The gold-ball sized metal cylinder at the heart of the world's system for measuring mass is heading into retirement.

No, your bathroom scales won't suddenly become kinder and a kilo of fruit will still weigh a kilo. But the way scientists define the exact mass of a kilogramme is about to change.

Until now, its mass has been defined by the granddaddy of all kilos: a golf ball-sized metal cylinder locked in a vault in France. For more than a century, it has been the one true kilogramme upon which all others were based.

Now, the kilogramme is getting an update. Gathering in Versailles, west of Paris, governments are expected on Friday to approve plans to instead use a scientific formulation to define the exact mass of a kilo. The change will have practical applications in industries and sciences that require ultra-precise measurements of mass.

The 'Grand K'

Made of a corrosion-resistant alloy of 90 percent platinum and 10 percent iridium, the international prototype kilo, the so-called 'Grand K,' has rarely seen the light of day. Yet its role has been crucial, as the foundation for the globally accepted system for measuring mass upon which things like international trade depend.

Three different keys, kept in separate locations, are required to unlock the vault where the Grand K and six official copies — collectively known as "the heir and the spares" — are entombed together under glass bell-jars at the International Bureau of Weights and Measures, in Sevres on the western outskirts of Paris.
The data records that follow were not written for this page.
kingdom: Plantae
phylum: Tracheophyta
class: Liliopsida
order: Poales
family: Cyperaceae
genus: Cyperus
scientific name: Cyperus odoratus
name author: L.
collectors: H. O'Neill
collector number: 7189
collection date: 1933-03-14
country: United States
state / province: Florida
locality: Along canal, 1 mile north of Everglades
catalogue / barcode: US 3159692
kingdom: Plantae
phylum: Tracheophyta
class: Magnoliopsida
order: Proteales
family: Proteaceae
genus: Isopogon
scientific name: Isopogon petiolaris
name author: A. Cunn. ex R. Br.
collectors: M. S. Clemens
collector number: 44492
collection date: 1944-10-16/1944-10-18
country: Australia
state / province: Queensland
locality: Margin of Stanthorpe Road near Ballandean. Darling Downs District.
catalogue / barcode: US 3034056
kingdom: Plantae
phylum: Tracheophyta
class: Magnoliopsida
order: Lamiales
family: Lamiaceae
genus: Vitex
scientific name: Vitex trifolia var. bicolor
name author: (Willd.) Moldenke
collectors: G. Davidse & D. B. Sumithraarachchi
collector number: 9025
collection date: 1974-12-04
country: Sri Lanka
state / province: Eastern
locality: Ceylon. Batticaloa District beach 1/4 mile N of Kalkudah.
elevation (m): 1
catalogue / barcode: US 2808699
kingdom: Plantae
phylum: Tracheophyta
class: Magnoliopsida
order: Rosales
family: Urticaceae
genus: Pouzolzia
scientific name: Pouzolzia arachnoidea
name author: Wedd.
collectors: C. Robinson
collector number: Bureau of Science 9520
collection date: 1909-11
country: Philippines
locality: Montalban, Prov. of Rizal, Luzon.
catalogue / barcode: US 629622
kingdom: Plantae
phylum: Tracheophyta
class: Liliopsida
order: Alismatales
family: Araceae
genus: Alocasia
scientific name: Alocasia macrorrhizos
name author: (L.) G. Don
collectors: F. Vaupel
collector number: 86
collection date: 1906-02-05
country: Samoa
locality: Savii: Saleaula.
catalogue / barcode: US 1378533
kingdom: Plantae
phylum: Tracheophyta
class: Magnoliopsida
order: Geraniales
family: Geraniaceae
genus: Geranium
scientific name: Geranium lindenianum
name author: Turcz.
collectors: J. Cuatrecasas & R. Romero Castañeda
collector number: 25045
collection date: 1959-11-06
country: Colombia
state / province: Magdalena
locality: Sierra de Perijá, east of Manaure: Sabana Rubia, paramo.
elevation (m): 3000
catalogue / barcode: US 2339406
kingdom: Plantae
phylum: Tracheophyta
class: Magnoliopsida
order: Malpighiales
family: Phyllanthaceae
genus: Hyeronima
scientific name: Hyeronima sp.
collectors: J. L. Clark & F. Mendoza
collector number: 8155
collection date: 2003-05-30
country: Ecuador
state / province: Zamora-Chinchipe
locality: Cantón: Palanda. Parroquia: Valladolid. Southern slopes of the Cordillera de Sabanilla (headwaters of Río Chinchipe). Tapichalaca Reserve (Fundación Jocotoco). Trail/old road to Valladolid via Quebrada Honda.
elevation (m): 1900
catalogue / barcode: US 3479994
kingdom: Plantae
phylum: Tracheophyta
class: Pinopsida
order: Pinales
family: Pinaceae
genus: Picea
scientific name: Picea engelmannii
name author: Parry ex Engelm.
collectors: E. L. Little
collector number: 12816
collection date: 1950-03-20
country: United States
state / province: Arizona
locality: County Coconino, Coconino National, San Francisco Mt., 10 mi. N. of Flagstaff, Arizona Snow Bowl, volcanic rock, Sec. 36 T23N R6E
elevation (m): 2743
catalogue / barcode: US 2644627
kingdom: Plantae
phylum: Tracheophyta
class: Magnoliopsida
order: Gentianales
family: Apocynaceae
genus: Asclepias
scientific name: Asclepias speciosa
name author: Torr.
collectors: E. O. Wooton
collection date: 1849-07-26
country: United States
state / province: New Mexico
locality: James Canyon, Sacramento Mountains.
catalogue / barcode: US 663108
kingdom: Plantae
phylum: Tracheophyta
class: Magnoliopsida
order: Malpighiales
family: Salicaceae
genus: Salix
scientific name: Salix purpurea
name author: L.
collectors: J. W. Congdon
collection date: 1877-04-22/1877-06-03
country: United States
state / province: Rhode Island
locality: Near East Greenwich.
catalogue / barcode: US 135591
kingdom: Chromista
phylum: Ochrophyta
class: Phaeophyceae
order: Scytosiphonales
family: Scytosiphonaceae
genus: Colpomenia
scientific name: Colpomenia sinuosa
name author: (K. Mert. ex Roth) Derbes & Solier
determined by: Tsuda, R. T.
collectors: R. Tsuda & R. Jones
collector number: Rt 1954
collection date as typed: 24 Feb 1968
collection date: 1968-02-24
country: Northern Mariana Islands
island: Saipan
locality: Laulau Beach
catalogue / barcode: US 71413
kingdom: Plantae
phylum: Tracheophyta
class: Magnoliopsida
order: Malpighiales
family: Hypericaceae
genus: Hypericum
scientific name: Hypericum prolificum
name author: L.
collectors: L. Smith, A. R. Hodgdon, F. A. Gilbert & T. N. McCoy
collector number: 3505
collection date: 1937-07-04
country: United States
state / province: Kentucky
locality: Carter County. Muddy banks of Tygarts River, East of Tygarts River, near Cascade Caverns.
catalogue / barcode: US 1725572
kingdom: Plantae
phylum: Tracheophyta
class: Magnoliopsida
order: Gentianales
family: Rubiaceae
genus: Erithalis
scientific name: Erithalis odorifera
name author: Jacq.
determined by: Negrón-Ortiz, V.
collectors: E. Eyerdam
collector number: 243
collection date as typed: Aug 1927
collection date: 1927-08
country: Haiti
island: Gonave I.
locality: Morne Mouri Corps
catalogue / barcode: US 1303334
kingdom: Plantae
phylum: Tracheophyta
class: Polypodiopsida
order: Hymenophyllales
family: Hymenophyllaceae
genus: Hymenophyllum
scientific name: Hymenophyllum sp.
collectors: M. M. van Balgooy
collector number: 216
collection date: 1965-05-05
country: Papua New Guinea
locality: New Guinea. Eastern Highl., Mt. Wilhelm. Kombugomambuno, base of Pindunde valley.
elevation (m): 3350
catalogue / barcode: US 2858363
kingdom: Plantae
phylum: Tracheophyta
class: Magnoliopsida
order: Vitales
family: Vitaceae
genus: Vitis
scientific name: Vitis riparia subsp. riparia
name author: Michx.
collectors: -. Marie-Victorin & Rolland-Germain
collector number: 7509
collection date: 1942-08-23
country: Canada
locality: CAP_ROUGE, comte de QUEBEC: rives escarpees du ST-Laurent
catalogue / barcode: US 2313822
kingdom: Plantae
Founded by 17 nations in 1875 and known by its French initials, the BIPM is the guardian of the seven main units humanity uses to measure its world: the metre for length, the kilogramme for mass, the second for time, the ampere for electric current, the kelvin for temperature, the mole for the amount of a substance and the candela for luminous intensity.

Of the seven, the kilo is the last still based on a physical artefact.

"Everything else has been recycled and replaced and improved. This is the last improvement that dates back to the original conception in 1875. So that's a tribute to what was done in 1875, that it's lasted this long," Martin Milton, the BIPM director, said in an Associated Press interview.

Milton says the change will have applications in computing, manufacturing, pharmaceuticals, the study of climate change and other sciences where precise measurements are required.

"The system will be intrinsically correct by reference to the laws of science, the laws of nature," he said. "We won't have to depend on just assuming that one particular object never changes."